The thought of water floods my thoughts and memories. I think of how I want so badly to visit both Savannah, Georgia and Charleston, South Carolina, of how according to history my maternal great great grandfather, James Skirving Smith, a past president of Liberia returned to that nation from South Carolina. I think of the coastal Gullah Geechee of South Carolina and environs and how their names sound so much like Liberia’s Gola and Kissi ethnic peoples and how Gullah people actually sound like Liberian Congor people. I equally think of Igbo Landing (Black Past), the site of a mass suicide by captured Igbos and other Africans after their ship landed on America’s shores. That line from Black Panther where Killmonger states his preference of dying in the ocean rather than being a slave isn’t farfetched at all. That they choose death over slavery is nourishing food for thought!

This my own relationship to water, it's deep oh! Growing up in Liberia with its 15,000 square kilometers of water, the word that comes to mind in our collective association with the ocean, besides the tasty variety of fish and seafood is: fear. The stories (which I now realize were few) of people drowning in the ocean instilled that fear. While some swam, I may have been to the famous pool at Hotel Africa maybe once or twice. Ironically, my father’s ethnic group, the Bassa are coastal people. My maternal grandmother is of the Kru people (known as “the tribe that refused to be enslaved”), also likely given this name because they were seafarers and literally “crew” on European ships pre-slavery, expert navigators on rough waters. But I grew up with an ingrained fear of water. When we arrived in America decades ago, my parents enrolled my siblings and I in swim lessons, in part to keep us positively occupied that first summer – we ended up taking lessons for a whole month. To this day, none of us is a comfortable swimmer. On my part, I was too scared to relax during those lessons. When I moved back to Liberia a few years ago and visited Edina, Grand Bassa County, I marveled at very young children RACING across a river that feeds into the ocean. Talk about graduating from the pool! The Bassa subgroup, Neegi might as well be descendants of Mami Wata, basically described as water sorcerers (more often derogatively given our American assimilation). But here I was, a Bassa geh (girl) afraid of water.

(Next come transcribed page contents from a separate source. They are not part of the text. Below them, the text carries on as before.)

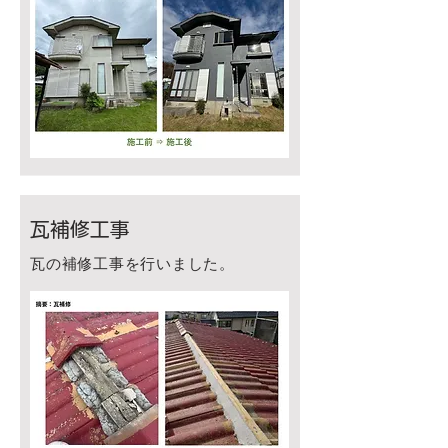
瓦補修工事
瓦の補修工事を行いました。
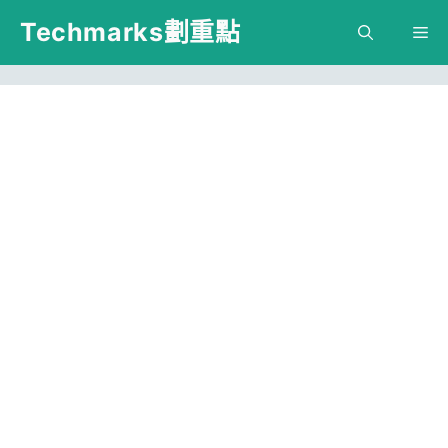
跳
Techmarks劃重點
M
至
主
要
內
容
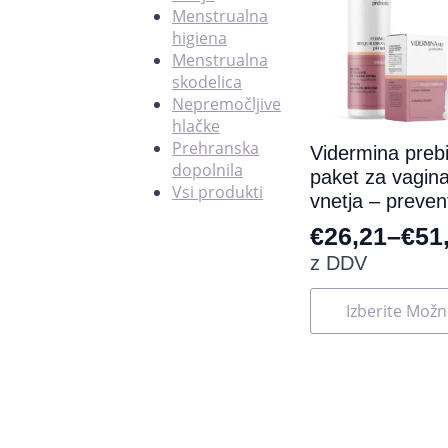
Menstrualna
higiena
Menstrualna
skodelica
Nepremočljive
hlačke
Prehranska
Vidermina prebi
dopolnila
paket za vagin
Vsi produkti
vnetja – preven
€
26,21
–
€
51
Cenovni
z DDV
razpon:
Ta
Izberite Možn
od
izdelek
ima
€26,21
več
do
različic.
Možnosti
€51,40
lahko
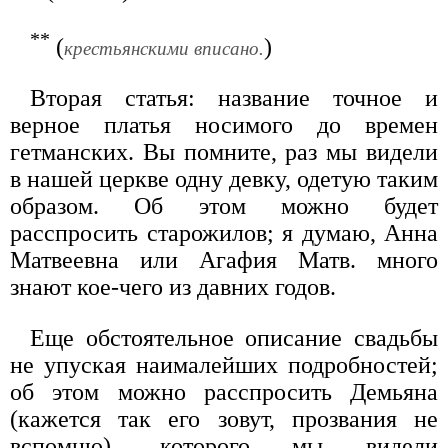
**
(
)
крестьянскими вписано.
Вторая статья: название точное и
верное платья носимого до времен
гетманских. Вы помните, раз мы видели
в нашей церкве одну девку, одетую таким
образом. Об этом можно будет
расспросить старожилов; я думаю, Анна
Матвеевна или Агафия Матв. много
знают кое-чего из давних годов.
Еще обстоятельное описание свадьбы
не упуская наималейших подробностей;
об этом можно расспросить Демьяна
(кажется так его зовут, прозвания не
вспомню), которого мы видели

I should correct that – I was afraid of swimming. I LOVE the water; always have. I love the sea breeze, the misty taste of sea salt, I love the sound of ocean waves, and I love staring at the ocean. The colors are magical and ah, the variations depending on the part of the world and type of body of water. Water is joy. My fears haven’t stopped me from jet skiing, snorkeling or enjoying a catamaran ride. So, what gives, such deep-seated fear? Well, a couple years back I enrolled in swim lessons. I’m not there yet, but I plan to pick back up on those lessons. I’m going to swim. Because it’s in my blood. It’s part of me. I am going to become comfortable with that part of my primal self again.

And in recalling these stories, I see how water is life in my own life. How water has shaped my stories. Whether history, ethnicity, fears, pleasures, spirituality, so much of who we are is forever intertwined with the fluidity of the nature of water. Water is our source, our sustenance, our teacher. There’s no us without water.

By the way, did you know there was a time when people came from far and wide to purchase sea salt on Liberia’s coast?